▶ _WHAT YOU ARE ASKED TO DO_:
An exact copy of every entry is needed, without the pictures.
___ DATA FOR THIS TASK ___
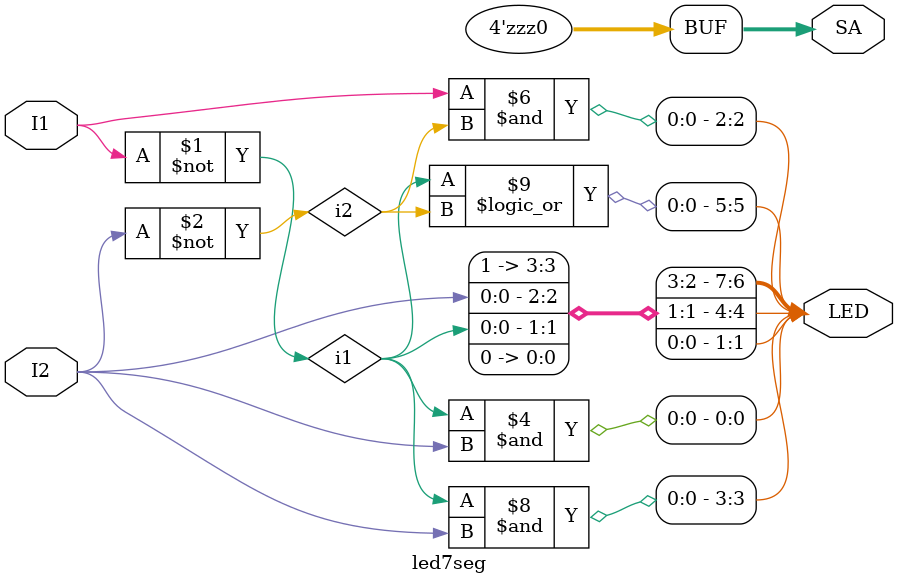
<source format=v>
module led7seg(I1, I2, SA, LED);
input I1,I2;
output [7:0]LED;
output [3:0]SA;
	wire i1,i2;

	assign SA= 4'bZZZ0;
	assign i1=~I1;
	assign i2=~I2;

	assign LED[0]=i1 &(~i2);
	assign LED[1]=0;
	assign LED[2]=(~i1) &i2;
	assign LED[3]=i1 &(~i2);
	assign LED[4]=i1;
	assign LED[5]=i1 ||i2;
	assign LED[6]=~i2;
	assign LED[7]= 1;

endmodule
</source>
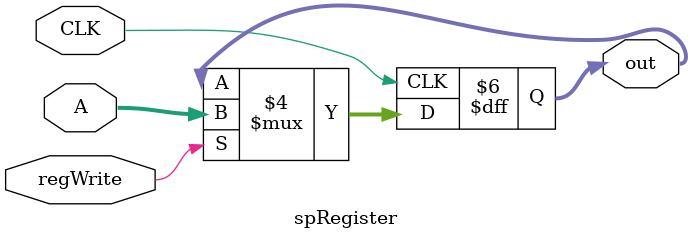
<source format=v>
`timescale 1ns / 1ps
module spRegister(
    input CLK,
    input [15:0] A,
    input regWrite,
    output reg[15:0] out
    );

initial begin
	 out <=8191;
	 end;
always @ (negedge (CLK))begin
if(regWrite ==1)
	out<=A;

end
endmodule

</source>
___
▶ _ANSWER TO THIS EXERCISE_:
<source format=v>
module led7seg(I1, I2, SA, LED);
input I1,I2;
output [7:0]LED;
output [3:0]SA;
	wire i1,i2;

	assign SA= 4'bZZZ0;
	assign i1=~I1;
	assign i2=~I2;

	assign LED[0]=i1 &(~i2);
	assign LED[1]=0;
	assign LED[2]=(~i1) &i2;
	assign LED[3]=i1 &(~i2);
	assign LED[4]=i1;
	assign LED[5]=i1 ||i2;
	assign LED[6]=~i2;
	assign LED[7]= 1;

endmodule
</source>
<source format=v>
`timescale 1ns / 1ps
module spRegister(
    input CLK,
    input [15:0] A,
    input regWrite,
    output reg[15:0] out
    );

initial begin
	 out <=8191;
	 end;
always @ (negedge (CLK))begin
if(regWrite ==1)
	out<=A;

end
endmodule

</source>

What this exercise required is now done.